This incident demonstrates some of the safety features designed into the CarterCopter. Because its ratio of lift to drag is better than any other rotary wing aircraft, it had plenty of range to easily glide back to the airport. The pilot was then able to transition to autogyro mode and make a very low speed, short landing.

This event ended the flight-test series that began on Friday, August 3 to evaluate a configuration change which moved the rotor aft in order to reduce the amount the aircraft would be pitched up at lower airspeeds. Another recent modification to prevent the landing gear from collapsing all the way if the air pressurization system failed, involved increasing the amount of oil in the landing gear system when extended. An engine-driven air compressor provides the principal air pressurization and pressurizes the system in less than 20 seconds. The backup electric compressor takes approximately 8 minutes to fully charge the landing gear and is also used as a backup to the control force trim system. With the engine shut off, there was not enough time to fully pressurize the landing gear. The extra oil in the landing gear kept the landing gear from fully retracting and prevented any additional damage from occurring during the forced landing.

Initial failure analysis indicates a fatigue failure in the spinner bracket caused by stress concentrations in a non-tempered welded joint. This steel part had been in use for approximately 200 hours. We normally stress relieve welded parts, but did not on this part. The new spinner support bracket will be heat-treated, tempered, and built from material with three times the tensile strength of the old bracket. The propeller will have to be rebuilt, but we may be able to reuse the spar which would save 3-4 days of work. Repairs and modifications will take four to six weeks before flight-testing can resume.

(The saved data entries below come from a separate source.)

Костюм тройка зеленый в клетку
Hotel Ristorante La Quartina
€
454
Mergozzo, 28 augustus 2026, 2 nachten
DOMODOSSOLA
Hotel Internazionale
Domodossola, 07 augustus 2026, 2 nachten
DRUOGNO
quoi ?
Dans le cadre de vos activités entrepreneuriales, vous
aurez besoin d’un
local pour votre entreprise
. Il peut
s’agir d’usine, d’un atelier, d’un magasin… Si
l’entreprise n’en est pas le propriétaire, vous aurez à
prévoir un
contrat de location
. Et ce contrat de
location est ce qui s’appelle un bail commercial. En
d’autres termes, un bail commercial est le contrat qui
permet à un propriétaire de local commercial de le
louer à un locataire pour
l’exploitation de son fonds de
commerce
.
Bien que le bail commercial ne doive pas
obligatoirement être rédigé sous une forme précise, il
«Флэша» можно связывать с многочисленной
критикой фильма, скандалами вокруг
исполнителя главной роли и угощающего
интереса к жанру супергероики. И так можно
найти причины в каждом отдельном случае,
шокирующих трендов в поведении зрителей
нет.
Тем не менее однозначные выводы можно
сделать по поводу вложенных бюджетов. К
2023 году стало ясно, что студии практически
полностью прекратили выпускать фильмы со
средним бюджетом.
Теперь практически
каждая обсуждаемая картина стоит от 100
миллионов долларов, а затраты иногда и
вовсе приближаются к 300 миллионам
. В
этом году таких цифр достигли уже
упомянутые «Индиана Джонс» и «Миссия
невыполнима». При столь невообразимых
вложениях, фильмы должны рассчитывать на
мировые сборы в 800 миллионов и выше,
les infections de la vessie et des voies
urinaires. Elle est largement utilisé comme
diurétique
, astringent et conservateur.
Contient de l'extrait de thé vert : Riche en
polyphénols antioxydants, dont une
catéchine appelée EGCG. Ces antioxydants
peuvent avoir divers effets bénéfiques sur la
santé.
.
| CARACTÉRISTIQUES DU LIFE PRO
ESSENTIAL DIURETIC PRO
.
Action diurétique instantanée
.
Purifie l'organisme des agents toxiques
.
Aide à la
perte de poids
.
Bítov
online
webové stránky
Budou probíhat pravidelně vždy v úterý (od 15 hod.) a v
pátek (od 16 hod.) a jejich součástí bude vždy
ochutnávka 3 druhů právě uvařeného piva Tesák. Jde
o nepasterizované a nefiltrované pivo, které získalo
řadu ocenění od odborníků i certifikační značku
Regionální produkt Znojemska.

Spinner failure sequence 5 August 2001

In addition to making repairs, we plan to make two modifications. We will change the rotor teetering axis angle (delta 3) from 30º to 10º which will allow the rotor to track the spindle movement exactly and not momentarily move some 90º to the direction of the spindle travel. In order to go faster than 160 mph, we will also rework the aft section of the aircraft fuselage to reduce the amount of air separation. This separation is significant and could cause an equivalent several square feet of flat plate drag.